- WHAT TO DO:
Render every line of the records below as a Markdown table with two columns, Row and Line. Number the lines in order and skip any blank lines.

- EXERCISE INPUT:
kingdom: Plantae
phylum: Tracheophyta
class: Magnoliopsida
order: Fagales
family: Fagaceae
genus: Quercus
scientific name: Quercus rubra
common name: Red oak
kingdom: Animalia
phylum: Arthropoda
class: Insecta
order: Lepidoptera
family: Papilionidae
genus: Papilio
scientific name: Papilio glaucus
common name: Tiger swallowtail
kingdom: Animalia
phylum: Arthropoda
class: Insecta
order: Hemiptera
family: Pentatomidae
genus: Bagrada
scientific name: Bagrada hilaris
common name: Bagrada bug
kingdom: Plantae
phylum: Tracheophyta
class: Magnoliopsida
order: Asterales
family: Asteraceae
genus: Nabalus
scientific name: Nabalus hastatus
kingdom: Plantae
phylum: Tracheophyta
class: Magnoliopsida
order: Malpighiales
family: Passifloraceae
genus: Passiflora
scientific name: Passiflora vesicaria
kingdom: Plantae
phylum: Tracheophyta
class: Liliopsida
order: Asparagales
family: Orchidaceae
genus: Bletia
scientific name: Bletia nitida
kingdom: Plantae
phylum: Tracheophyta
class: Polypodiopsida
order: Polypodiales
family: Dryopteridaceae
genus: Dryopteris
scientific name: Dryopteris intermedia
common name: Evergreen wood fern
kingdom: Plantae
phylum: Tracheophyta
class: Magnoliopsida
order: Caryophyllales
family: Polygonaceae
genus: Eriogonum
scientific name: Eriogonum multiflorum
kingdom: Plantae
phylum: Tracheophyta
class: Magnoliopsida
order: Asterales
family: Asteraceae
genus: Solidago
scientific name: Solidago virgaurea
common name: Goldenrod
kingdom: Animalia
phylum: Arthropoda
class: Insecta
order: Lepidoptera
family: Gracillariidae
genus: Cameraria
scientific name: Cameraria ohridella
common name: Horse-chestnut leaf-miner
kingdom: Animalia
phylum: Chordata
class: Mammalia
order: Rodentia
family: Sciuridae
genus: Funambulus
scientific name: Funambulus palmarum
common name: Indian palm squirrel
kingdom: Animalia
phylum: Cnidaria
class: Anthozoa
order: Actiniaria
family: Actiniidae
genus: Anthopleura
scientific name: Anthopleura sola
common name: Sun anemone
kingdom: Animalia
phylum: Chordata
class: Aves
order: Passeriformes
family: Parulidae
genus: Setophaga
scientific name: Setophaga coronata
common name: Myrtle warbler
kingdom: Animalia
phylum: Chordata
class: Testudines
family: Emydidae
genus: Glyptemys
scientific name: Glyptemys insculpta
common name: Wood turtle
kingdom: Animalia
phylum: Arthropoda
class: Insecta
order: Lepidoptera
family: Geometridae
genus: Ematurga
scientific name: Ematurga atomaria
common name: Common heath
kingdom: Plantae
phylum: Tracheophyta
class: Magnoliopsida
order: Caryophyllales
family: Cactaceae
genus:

- EXPECTED ANSWER:
| Row | Line |
|---|---|
| 1 | kingdom: Plantae |
| 2 | phylum: Tracheophyta |
| 3 | class: Magnoliopsida |
| 4 | order: Fagales |
| 5 | family: Fagaceae |
| 6 | genus: Quercus |
| 7 | scientific name: Quercus rubra |
| 8 | common name: Red oak |
| 9 | kingdom: Animalia |
| 10 | phylum: Arthropoda |
| 11 | class: Insecta |
| 12 | order: Lepidoptera |
| 13 | family: Papilionidae |
| 14 | genus: Papilio |
| 15 | scientific name: Papilio glaucus |
| 16 | common name: Tiger swallowtail |
| 17 | kingdom: Animalia |
| 18 | phylum: Arthropoda |
| 19 | class: Insecta |
| 20 | order: Hemiptera |
| 21 | family: Pentatomidae |
| 22 | genus: Bagrada |
| 23 | scientific name: Bagrada hilaris |
| 24 | common name: Bagrada bug |
| 25 | kingdom: Plantae |
| 26 | phylum: Tracheophyta |
| 27 | class: Magnoliopsida |
| 28 | order: Asterales |
| 29 | family: Asteraceae |
| 30 | genus: Nabalus |
| 31 | scientific name: Nabalus hastatus |
| 32 | kingdom: Plantae |
| 33 | phylum: Tracheophyta |
| 34 | class: Magnoliopsida |
| 35 | order: Malpighiales |
| 36 | family: Passifloraceae |
| 37 | genus: Passiflora |
| 38 | scientific name: Passiflora vesicaria |
| 39 | kingdom: Plantae |
| 40 | phylum: Tracheophyta |
| 41 | class: Liliopsida |
| 42 | order: Asparagales |
| 43 | family: Orchidaceae |
| 44 | genus: Bletia |
| 45 | scientific name: Bletia nitida |
| 46 | kingdom: Plantae |
| 47 | phylum: Tracheophyta |
| 48 | class: Polypodiopsida |
| 49 | order: Polypodiales |
| 50 | family: Dryopteridaceae |
| 51 | genus: Dryopteris |
| 52 | scientific name: Dryopteris intermedia |
| 53 | common name: Evergreen wood fern |
| 54 | kingdom: Plantae |
| 55 | phylum: Tracheophyta |
| 56 | class: Magnoliopsida |
| 57 | order: Caryophyllales |
| 58 | family: Polygonaceae |
| 59 | genus: Eriogonum |
| 60 | scientific name: Eriogonum multiflorum |
| 61 | kingdom: Plantae |
| 62 | phylum: Tracheophyta |
| 63 | class: Magnoliopsida |
| 64 | order: Asterales |
| 65 | family: Asteraceae |
| 66 | genus: Solidago |
| 67 | scientific name: Solidago virgaurea |
| 68 | common name: Goldenrod |
| 69 | kingdom: Animalia |
| 70 | phylum: Arthropoda |
| 71 | class: Insecta |
| 72 | order: Lepidoptera |
| 73 | family: Gracillariidae |
| 74 | genus: Cameraria |
| 75 | scientific name: Cameraria ohridella |
| 76 | common name: Horse-chestnut leaf-miner |
| 77 | kingdom: Animalia |
| 78 | phylum: Chordata |
| 79 | class: Mammalia |
| 80 | order: Rodentia |
| 81 | family: Sciuridae |
| 82 | genus: Funambulus |
| 83 | scientific name: Funambulus palmarum |
| 84 | common name: Indian palm squirrel |
| 85 | kingdom: Animalia |
| 86 | phylum: Cnidaria |
| 87 | class: Anthozoa |
| 88 | order: Actiniaria |
| 89 | family: Actiniidae |
| 90 | genus: Anthopleura |
| 91 | scientific name: Anthopleura sola |
| 92 | common name: Sun anemone |
| 93 | kingdom: Animalia |
| 94 | phylum: Chordata |
| 95 | class: Aves |
| 96 | order: Passeriformes |
| 97 | family: Parulidae |
| 98 | genus: Setophaga |
| 99 | scientific name: Setophaga coronata |
| 100 | common name: Myrtle warbler |
| 101 | kingdom: Animalia |
| 102 | phylum: Chordata |
| 103 | class: Testudines |
| 104 | family: Emydidae |
| 105 | genus: Glyptemys |
| 106 | scientific name: Glyptemys insculpta |
| 107 | common name: Wood turtle |
| 108 | kingdom: Animalia |
| 109 | phylum: Arthropoda |
| 110 | class: Insecta |
| 111 | order: Lepidoptera |
| 112 | family: Geometridae |
| 113 | genus: Ematurga |
| 114 | scientific name: Ematurga atomaria |
| 115 | common name: Common heath |
| 116 | kingdom: Plantae |
| 117 | phylum: Tracheophyta |
| 118 | class: Magnoliopsida |
| 119 | order: Caryophyllales |
| 120 | family: Cactaceae |
| 121 | genus: |